“54” – The Director’s Cut” Is The Film That Should Have Been Released
The movie opens with a very hunky bare chested young man in a New York street late at night trying to cover up and keep warm. You can hear him start to explain. “I’m not going to bullshit you, it was the greatest party in the history of the world. My boss said the road of excess leads to the palace of wisdom. Maybe it did. One thing for sure it was the ultimate escape from a fucked up city in a fucked up time. But like any great escape, it never lasts”
He’s talking of course about the infamous Studio 54 which was THE dance club in Manhattan, that for a few short years in the late 1970s was where all the celebrities hung out and partied whilst all the desperate would-be’s were kept outside behind the velvet ropes begging Steve Rubell the co-owner and ringmaster to be let in. Their efforts were all in vain as you had to have either a certain look or a gorgeous body for him to relent and admit you in to mingle with the stars. Shane a rather gormless New Jersey boy who was as cute as hell was in the latter group. This is his story, which started off when Rubell told him to remove his shirt and after he stripped to his waist he got invited into more than just the Club, and he stayed until the party ended.
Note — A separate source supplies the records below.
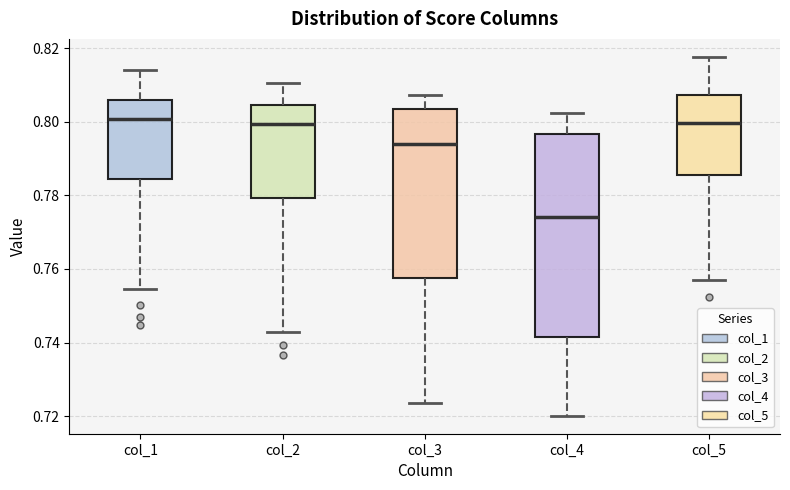

Reading left to right, transcribe this box plot: for each box, give where its median line is, the range the box spans, and where its two whiskers end, as read against the y-axis. The values are not printed on the chart, so give them approximately, as read against the axis.

col_1: median 0.800, box 0.784 to 0.806, whiskers 0.754 to 0.814
col_2: median 0.800, box 0.780 to 0.804, whiskers 0.742 to 0.810
col_3: median 0.794, box 0.758 to 0.804, whiskers 0.724 to 0.808
col_4: median 0.774, box 0.742 to 0.796, whiskers 0.720 to 0.802
col_5: median 0.800, box 0.786 to 0.808, whiskers 0.758 to 0.818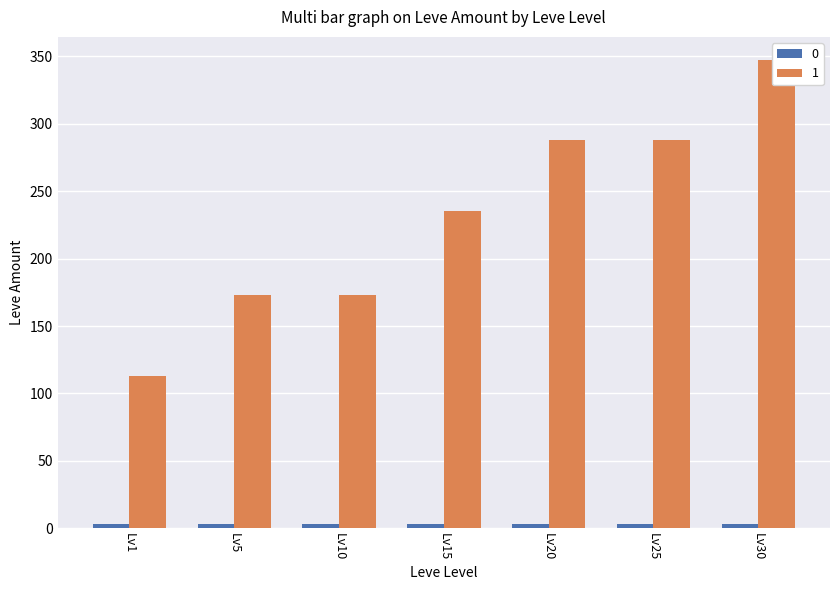

Between Level 5 and Level 5, which series saw the biggest shift?

1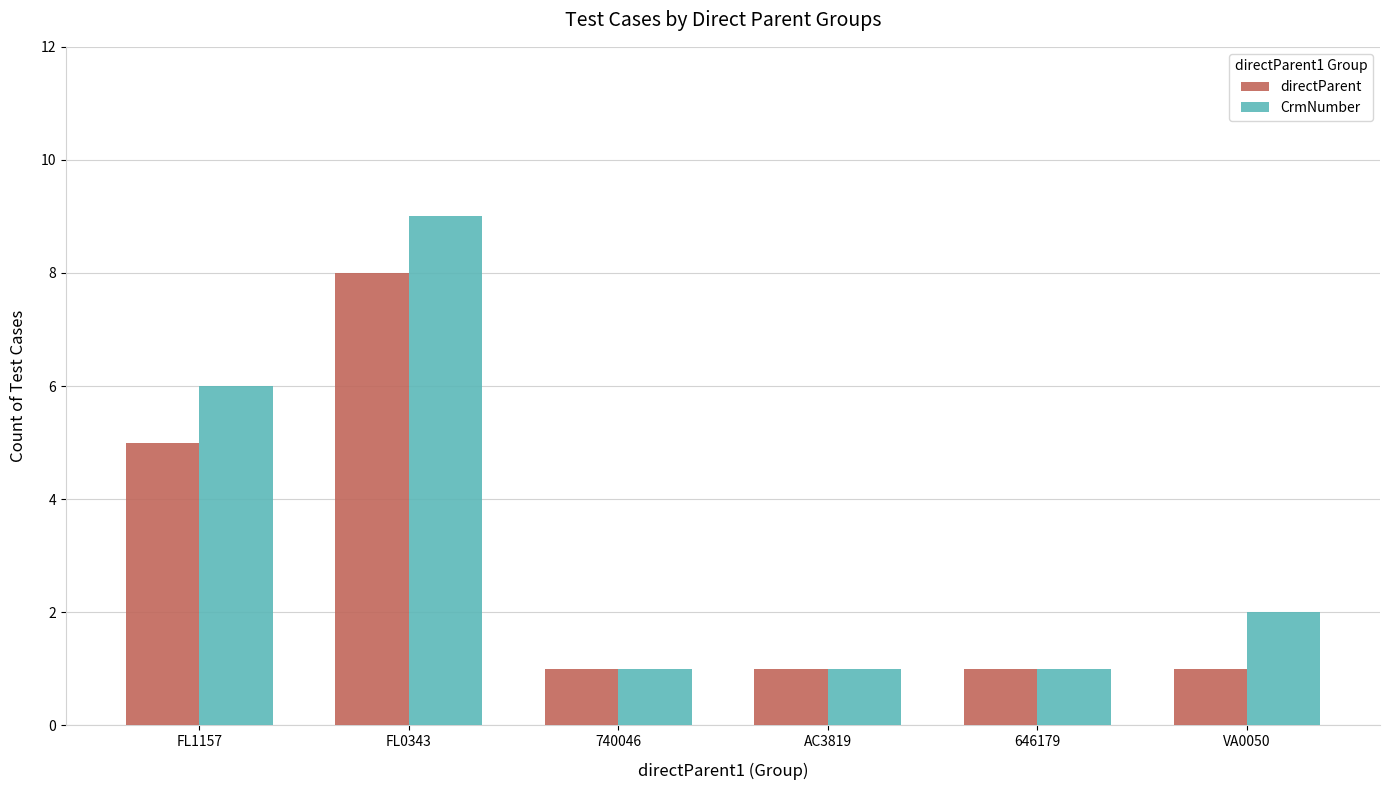

Which category has the highest value across all series?

FL0343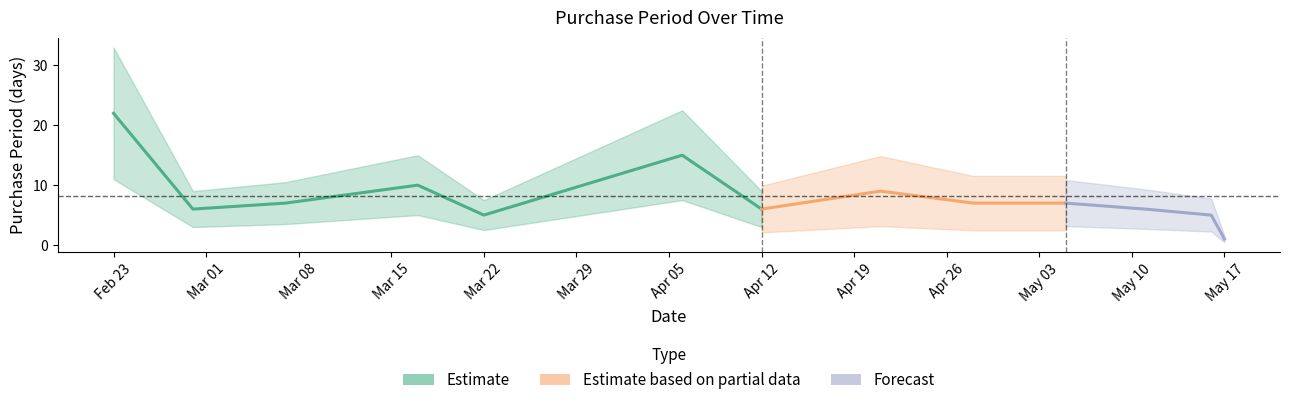

True or false: the data shows 6 at 2016-04-12.

True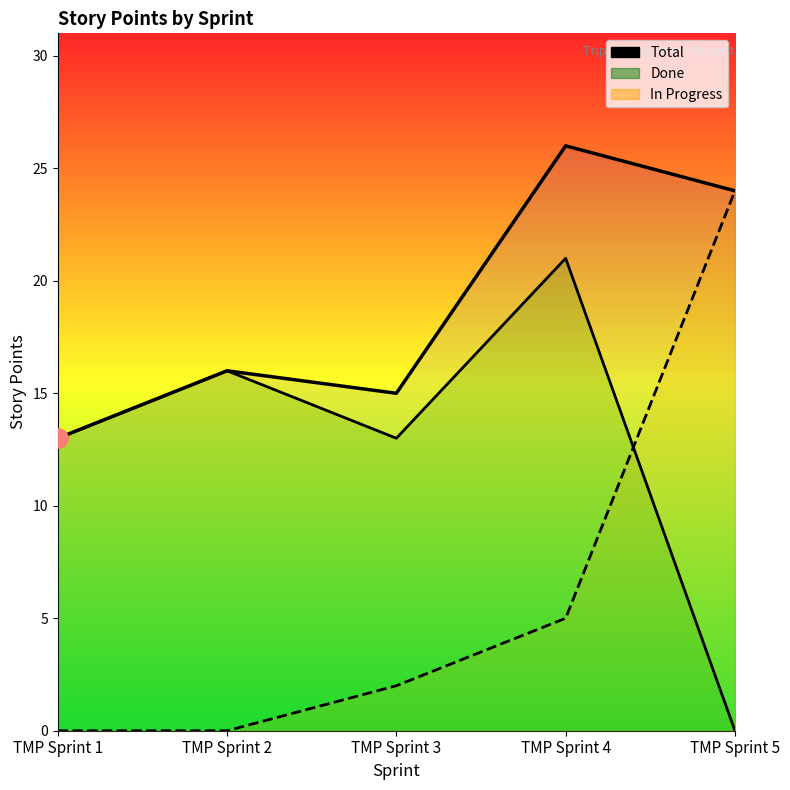

What is the value of the In Progress point at the 5th from the left?

24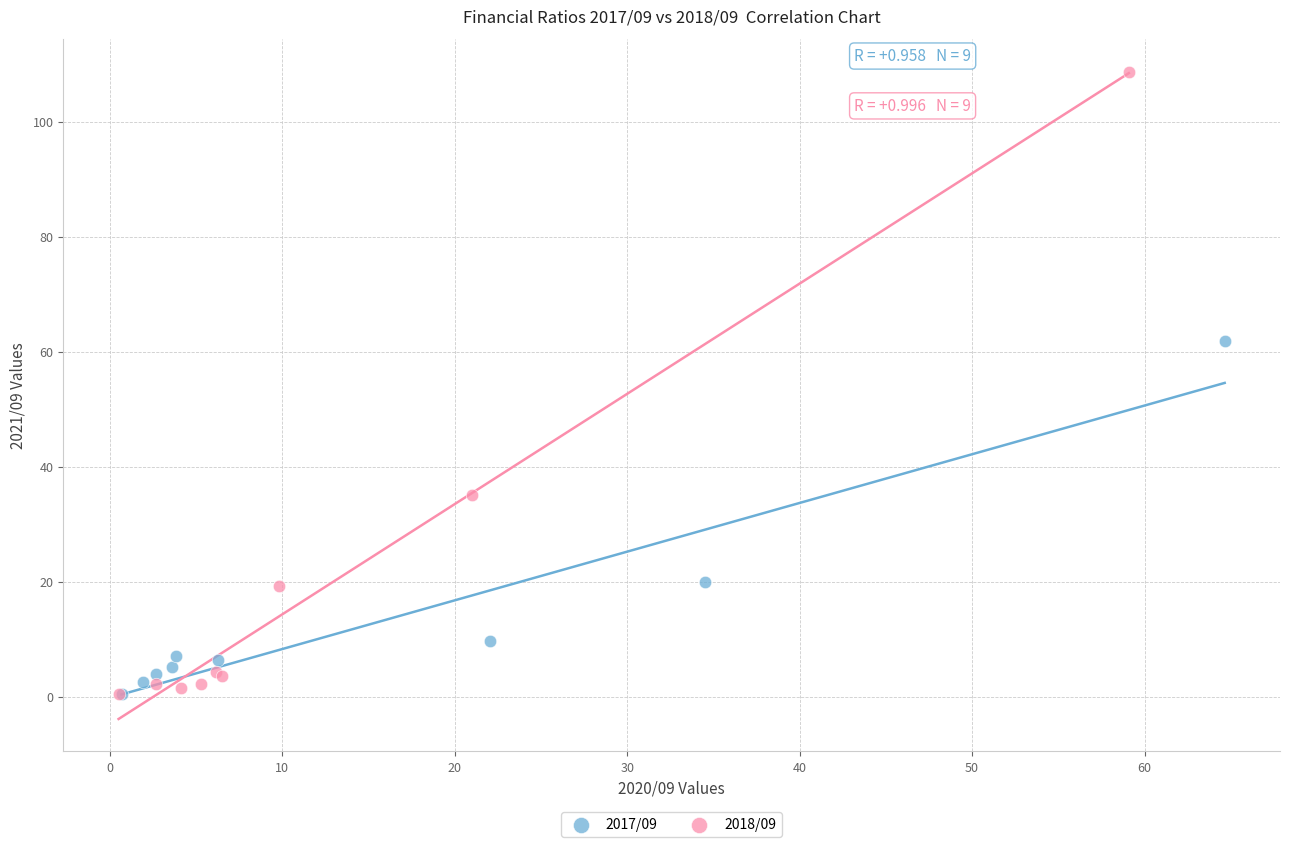

Which series contains the highest Y value?

2018/09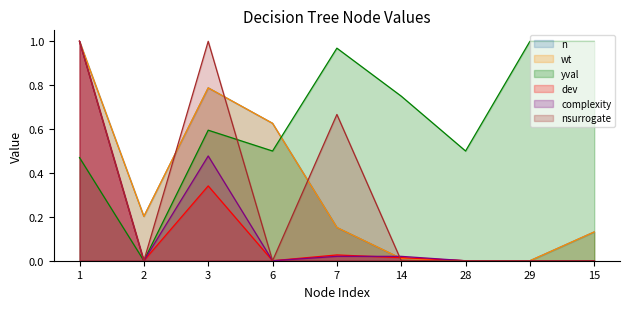

Where do dev and complexity first cross each other?

7 and 14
What naïve Shane encounters inside the Club quickly blows his mind. Hedonistic excess and debauchery with people openly having sex whilst bare-chested glitter-painted waiters nimbly passed around the packed dance floor with silver trays carrying drinks laced with vials of coke. There are bodies everywhere and all of them behaving badly. Hesitant at first he soon joins in and as he discovers that he loves being the center of attention he learns to parlay that into getting what he wants. He is very soon a regular fixture and asking a somewhat besotted Rubell for a job. He starts at the bottom as a lowly bar boy but literally fucks his way to becoming the next new hottest bartender which is one of the most coveted jobs in the place.
Rubell’s self-indulgent rapacious greedy lust for money and power knows no bounds and the seemingly unstoppable raging success of the club means endless drug-fuelled sleepless days and nights as he lures Shane and his other young staff into satisfying his sexual needs with the promise of promotion or a handful of cash. His creepy persona (a startlingly wonderful dramatic performance from Mike Myers) influences the once innocent straight Shane who readily now jumps in bed with older celebrities of both sexes as he earns a reputation of being able to literally fuck them unconscious. His now insatiable appetite has him also making passes at both his married best friends who are also his roommates.
For Shane it’s simply a case of rags to riches story and when the IRS finally takes heed of Rubell’s pubic boasting of tax-avoidance and raids the Club, it back to rags again. He’s had his trip to the dark side and now its time get back into a light that is not just from the refection of a disco glitter ball.
Written and directed by Mark Christopher, this new Directors Cut fulfills an ambition he has held since the original movie was released some 17 years ago. He’s added some 36 sparkling minutes which makes a great deal more sense of Shane’s story and it also re-instates all the sex and the morally ambivalent characters that frightened the distributors way back then. All’s well that ends well and Christopher’s love letter to the heady days of the New York disco seen is now a sheer joy.
With the exception of Myers the cast were relatively unknown. Newcomer Ryan Philippe, whose experience prior to this had been playing a gay teenager on ‘Days Of Our Live’ (the first gay character on US daytime TV), played Shane so passionately. He not only looks the part …. be prepared to swoon like Rubell when he first takes off his shirt to reveal THAT chest … but he imbues his role so perfectly with such convincing innocence. Playing alongside him were a very young Salma Hayek, Neve Campbell, and almost totally unspottable in his very first movie role Mark Ruffalo. Christopher has scattered quite a few celebrities playing themselves as regular habitués of the Club, some of whom you may not even recognize until the credits role at the end.
As Shane so adroitly summed up the whole scene ‘one moment it is all around you and the next its gone for ever’. Very true, but now thanks to this excellent entertaining movie we can relieve part of it again for at least 90 minutes.
The film will be shown at Frameline 39 San Francisco International LGBTQ Film Festival Friday, June 26 at 9 p.m. at the Castro Thetre.